Her reasoning didn’t matter. If sex was the only means by which I could breathe her air and feel her skin against mine, then I was grateful for anything she offered. And as the days progressed to weeks and then to months, she remained in my room a little longer with each visit.
My deepest fear had always been discovering the one I loved was finding love with another. But because Luciana’s profession was to have sex with other men for money, it wasn’t adultery. It was business. I didn’t doubt for a moment that I was her only extracurricular activity. It was the perfect partnership, and the most mutually monogamous relationship I’d ever had.
14 November
I rolled onto my side and faced the door when I heard the handle turn.

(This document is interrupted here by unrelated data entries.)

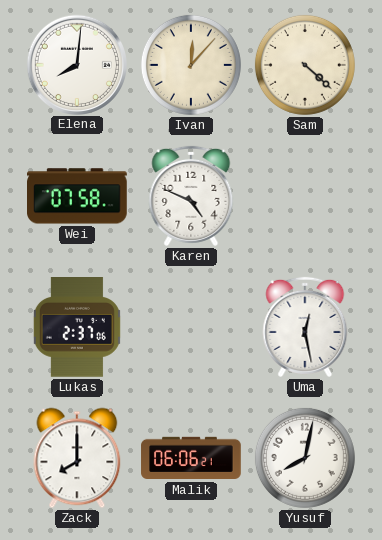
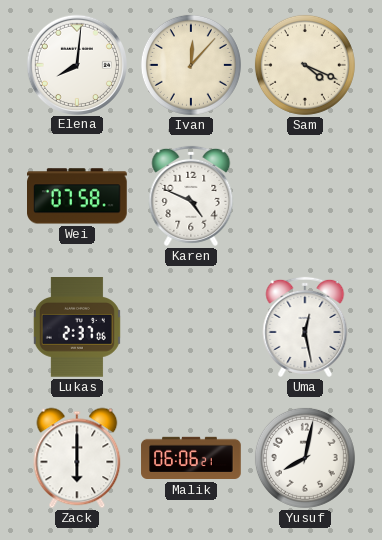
Sam: 4:22 -> 4:19
Zack: 8:00 -> 6:00
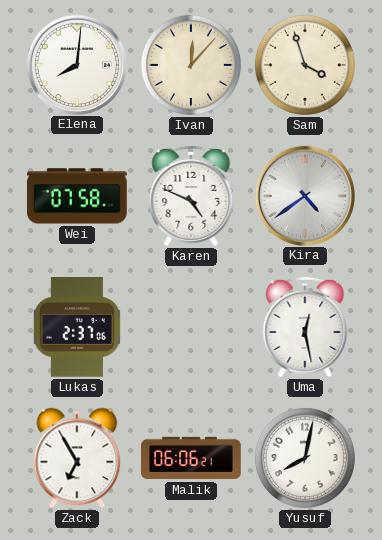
Sam: 4:19 -> 3:57
Kira: none -> 4:39
Zack: 6:00 -> 6:55
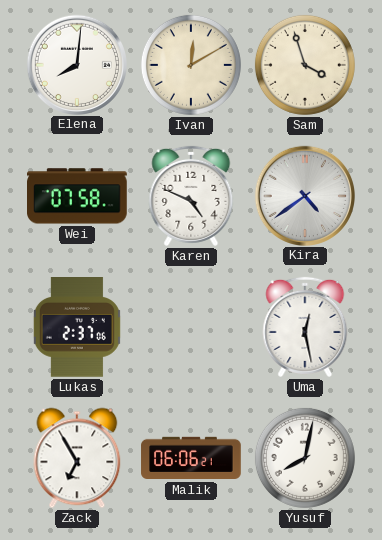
Ivan: 12:07 -> 12:10
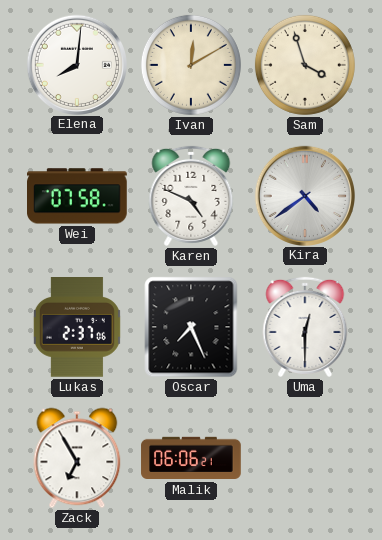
Oscar: none -> 7:26
Uma: 12:28 -> 12:30
Yusuf: 8:02 -> none
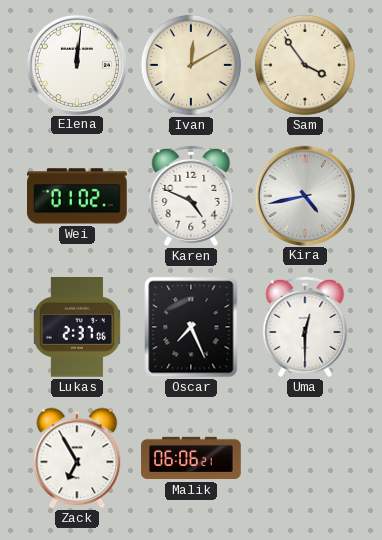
Elena: 8:01 -> 12:01
Sam: 3:57 -> 3:54
Wei: 07:58 -> 01:02
Kira: 4:39 -> 4:43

I smiled and pulled back the bedsheet to invite her in, but she chose to sit in an armchair by the window opposite my bed. She lit a cigarette and began to blow smoke rings.
Finally, following six months of nocturnal liaisons, Luciana cast her die and waited cautiously to see where it might land.
‘My name is Luciana Fiorentino Marcanio,’ she began carefully, ‘and I was born and raised in Italy.’
I propped myself up against the headboard and listened closely.
‘I came to Mexico with my mother after my father tried to have us killed. He was a wealthy but vicious man who abused her, convinced she was having affairs with anyone who paid her attention. He was her only love, but his paranoia and insecurities wouldn’t allow him to believe that. My mother was not strong enough to leave him. She tried her best to please him and win his trust, but when you accuse someone so often, eventually they will give in and prove you right. He drove her into the arms of one of his business colleagues. And eventually my father found out. He paid for her lover to be killed, but not until he’d had him castrated. The first my mother knew of this was when she found his genitals in a gift-wrapped box on her dressing room table.’
I lit up a cigarette of my own and took a long drag. I was captivated by her story.
‘As my sister Caterina and I grew up, he told himself we too would become whores like my mother,’ she continued. ‘He was suspicious of our every move and hired guards to escort us to and from school so we would not mix with boys. But Caterina and our gardener’s son Federico became close – he was probably her only friend apart from me. And when my father saw them talking together, he had Federico beaten so badly the poor boy could never work again. Caterina was inconsolable and blamed herself. When she looked to the future, all she saw was more of the same and she could not live like that. She waited until my father’s birthday before she cut her wrists and died in one of his vineyards. I found her body.’
She paused and glanced down at her feet.
‘Naturally my mother and I were devastated. But it was like someone flicked a switch in her head. She’d already failed one daughter and she wasn’t going to make the same mistake again. So with only our passports and some money our housekeeper gave us from her savings, we ran away and never saw him again.’
Luciana closed her eyes.
‘The man I killed who attacked me . . . he was not the first to have died at my hands. My mother and I fled to London to stay with cousins, and finally life was good. It wasn’t like Italy where we lived in a gilded cage – we had nothing of material value, but we had our freedom. Then my father’s people tracked us down. A man appeared at our apartment and shot my mother’s cousin and her son through their heads. He was going to kill her too, but he didn’t see me in the kitchen behind him. I took a knife and stabbed him in the neck, but not before he pulled the trigger and hit my mother in the leg. I patched her up and we fled, eventually making our way to Mexico, where my father would never think to find us. We began working here, selling our bodies to survive, and over time, it became like any other job.’
‘The man we buried,’ I interrupted, ‘did your father send him too?’
‘No, he was just a monster who couldn’t recognise the monster in me. I have killed twice, and I know you have killed too.’